Les séries et les films américains ont largement participé à nous familiariser avec les représentations des Cheerleaders — les pom-pom girls — et des joueurs de football américain. Elles sont généralement les plus belles et les plus populaires du lycée ou de l’université et ils représentent l’idéal de virilité et de santé physique qui séduit la plupart des jeunes filles.
Si leur image finit parfois par être tournée en ridicule au profit de personnages moins glamour mais dépeints comme plus «intéressants», les cheerleaders et les footballeurs n’en demeurent pas moins un véritable symbole de la jeunesse et de la culture populaire américaine.

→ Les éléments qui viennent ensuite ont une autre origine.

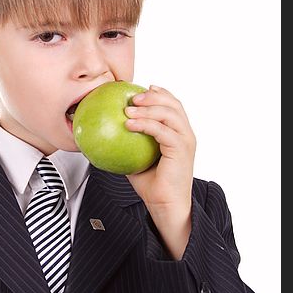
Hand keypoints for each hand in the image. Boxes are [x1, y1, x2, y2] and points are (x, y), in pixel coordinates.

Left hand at [124, 85, 195, 258]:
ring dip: (148, 107)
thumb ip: (129, 143)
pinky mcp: (181, 150)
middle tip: (134, 96)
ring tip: (129, 108)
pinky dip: (146, 124)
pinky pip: (162, 131)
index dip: (161, 93)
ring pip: (169, 114)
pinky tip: (129, 124)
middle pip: (174, 105)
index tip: (144, 88)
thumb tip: (106, 131)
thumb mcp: (137, 158)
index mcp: (179, 134)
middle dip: (154, 96)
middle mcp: (186, 135)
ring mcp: (185, 141)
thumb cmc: (153, 185)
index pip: (174, 106)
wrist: (165, 205)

Ces filles qui se déhanchent et lèvent haut leur jambe au rythme du slogan qui encourage leur équipe constituent un véritable phénomène social et culturel. Conscient de l’importance de ce modèle dans l’imaginaire collectif américain, mais sans toutefois chercher à réaliser une étude sociologique, Brian Finke a suivi sur les terrains, pendant deux ans, les meilleures équipes de football américain et leurs supportrices. Il se fait ainsi le témoin privilégié d’un univers singulier qui se nourrit d’un certains folklore et d’un ensemble de codes.
Brian Finke ne montre pas l’adolescence dans sa révolte ou sa déviance comme le fait Larry Clark, mais partage avec celui-ci une réflexion sur le lien social, sur la manière dont un individu en construction s’inscrit, se révèle et réagit dans le groupe qui l’accueille. En ce sens, l’univers des pom-pom girls et des équipes de football constitue un terrain légitime pour traduire photographiquement ce phénomène de socialisation. En effet, le sport, par les enjeux et l’émotion qu’il soulève, génère un ensemble de sensations comme la joie, la déception, la crainte, la combativité, le respect qui peut être assimilé par chaque individu partageant un objectif commun avec le groupe.
Il en va de même pour les cheerleaders, qui apparaissent ainsi comme une extension de l’équipe qui foule la surface de jeu. Les photos de Brian Finke rendent compte de cette solidarité, de la cohésion qui unit chaque membre au moment d’un match. Ainsi, certains clichés qui expriment une sensation partagée se font échos: les visages collés de deux jeunes filles, qui se concentrent, prient ou se transmettent leur joie, renvoient à l’accolade virile des joueurs dont les casques s’entrechoquent en guise d’encouragement ou aux mains serrées et tendues par la situation des pom-pom girls.
Les uniformes aux couleurs de l’école renforcent cet effet d’appartenance au groupe. L’omniprésence des corps dans les photos de Finke évoquent de manière plus détournée l’éveil sexuel de ces jeunes et le lien qui se tisse entre joueurs et supportrices: ils livrent un combat sous leurs yeux tandis qu’elles tremblent et hurlent pour eux, l’image d’une pom-pom girls renvoie inconsciemment à celle d’un footballer et inversement.
Brian Finke saisit donc des instants furtifs et fragiles qui révèlent tout un bouquet de sensations. L’emploi de la couleur n’est pas sans rappeler les traitements de Stephen Shore et de Joël Meyerowitz. S’il adopte une démarche proche du documentaire en suivant ces différentes équipes à travers les Etats-Unis, sans traduire un parti pris ou sans chercher à porter un regard ironique sur ces pratiques, ses images, par l’emploi d’un flash additif qui fixe les sujets dans une réalité glacée, ne sont pas sans produire, à la manière de la photographie publicitaire ou de mode, de véritables icônes.
Brian Finke
— Cheerleaders and Football Players, 2003. 8 Photos argentiques couleur. 80 x 80 cm chacune.